For a fact, it was happening not far from where the old outhouse used to be. Appropriate, I thought.  It could also be termed kinetic – lots of big movement. And noise. And it looked like several things were happening at once.  Dirt coming out of a big hole while sand was going in.  It’s the beginning of our new septic system – a happening right here a stone’s throw from my bedroom window.

It’s one of those love/hate experiences that many of us here on the Peninsula eventually must face up to.  Living, as we do, on a fragile little sandspit with the water table not far from the surface during the rainy times, our septic systems are mega-important.  And, if you need to build one from scratch or even replace one after forty years like we do – mega-expensive.

On the other hand, when your pipes gurgle at you every time you shower or flush and you fear that something may come up the drain at you, the sooner the situation is corrected, the better.  It’s a complicated procedure these days.  There are specialists to hire.  First of all, an expert to draw a plan.  Then the county must approve it.  And then another expert with big equipment and a long waiting list must be engaged to do the work.  It all costs about leventy-leven times as much as it cost my grandfather to dig the hole for his outhouse.

And then, I suppose, there will be repair work to be done in the garden.  But, I console myself that the grass is always greener over the septic tank.  Erma Bombeck said so.  Right now, that’s about the only happy thought I have.  That and the end of gurgling.

Barbara or Pete or possibly both?

Saturday, April 28th, 2018

Barbara Poulshock – A Cate Gable Photo

We all say it.  There are just too many great things happening here – all the time and, all too often, at the same time!

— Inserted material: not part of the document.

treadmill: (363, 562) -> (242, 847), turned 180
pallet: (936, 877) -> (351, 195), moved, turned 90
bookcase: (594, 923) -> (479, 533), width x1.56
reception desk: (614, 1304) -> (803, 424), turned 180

Like today.  At two o’clock the Bayside Singers are having their Spring Concert at the Lutheran Church in Ocean Park and they will be unveiling the hot-off-the-laser-quick-press book of Barbara’s compositions.  We’ve been looking forward to it for a long time.

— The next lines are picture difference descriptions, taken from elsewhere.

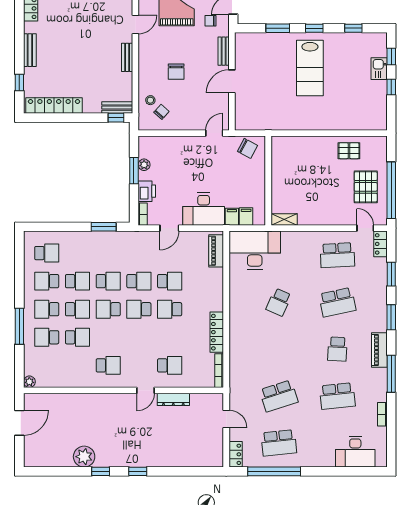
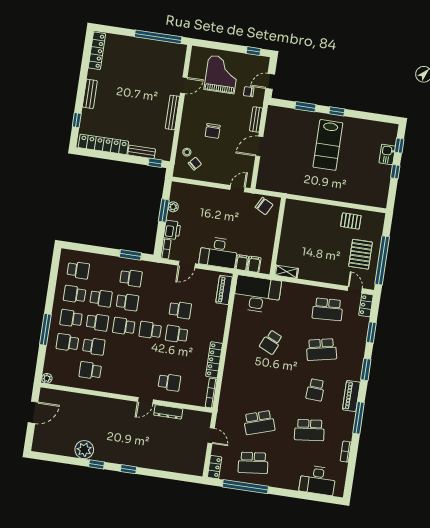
window: (353, 28) -> (370, 116), removed
bench: (127, 57) -> (172, 112), width x1.36
bench: (117, 108) -> (142, 152), moved
school desk: (139, 281) -> (131, 278), moved
school desk: (108, 365) -> (90, 370), moved, turned 180

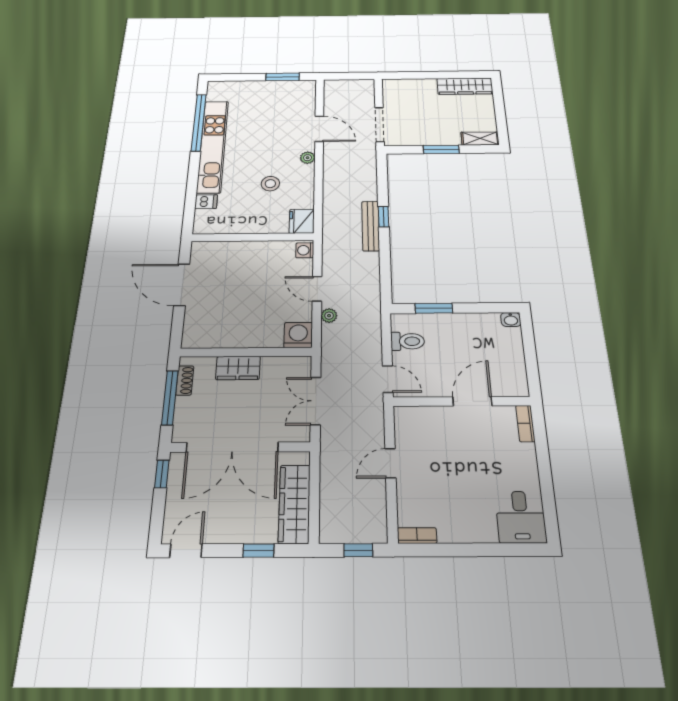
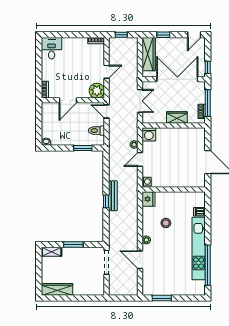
door: (317, 289) -> (140, 159), swing flipped
plant: (410, 422) -> (97, 91), added

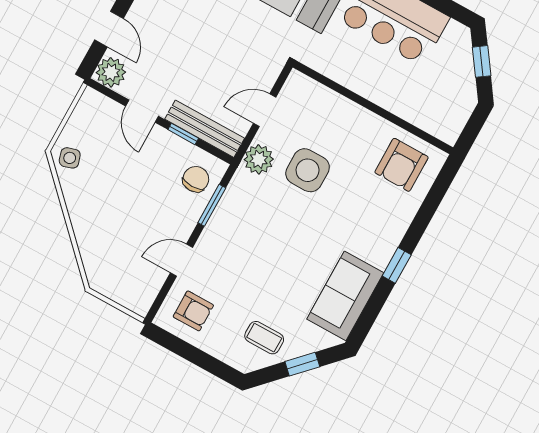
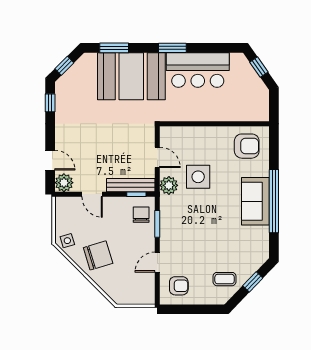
door: (265, 110) -> (157, 157), swing flipped
window: (183, 134) -> (136, 194), moved
armchair: (401, 165) -> (247, 146), turned -90
chair: (102, 203) -> (98, 255), added
window: (397, 265) -> (274, 201), width x3.17
sofa: (345, 296) -> (255, 201), moved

Also, today – actually, more like tonight – at seven o’clock is Astoria’s celebration of Pete Seeger.  In a tribute to mark the late folksinger/activist’s 99th birthday, three dozen or so area musicians are getting together at the Clatsop College Performing Arts Center (PAC) to sing and play some of the beloved songs we associate with Seeger – “Kisses Sweeter than Wine,” “Goodnight Irene,” “Where Have All the Flowers Gone,” and so many more.  The event is a fund-raiser for the Partners for the PAC, the group working to preserve the building.

Pete Seeger. 2009

Because of my last few weeks of nose-to-cranberry-book-grindstone, I’ve been oblivious to almost everything beyond my computer screen.  So, the news of the Seeger tribute came as a big surprise yesterday – ironically in an email.  There is no doubt in my mind that we will try to go.  The sticking point is a dinner date after Barbara’s event and before Pete’s.  Can we make it?

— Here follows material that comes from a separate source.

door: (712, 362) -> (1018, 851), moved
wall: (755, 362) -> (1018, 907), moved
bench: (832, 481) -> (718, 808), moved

Nyel, bless him, says “Let’s try.”  He’s completely on board with the Bayside Singers, but I’m not sure he shares my love affair with all things Pete Seeger.  I was a fan back in the fifties when Seeger was black-listed during the McCarthy Era and in the sixties when he hosted a television show “Rainbow Quest.”  I loved it that the Kingston Trio formed, in part, to honor him and his music, and that Joan Baez sang his songs, as did every other folksinger I admired.

Astoria’s Performing Arts Center

Yes.  We’ll try to do it all today!  Barbara and Pete and, in between, dinner with friends.  It doesn’t get better than that!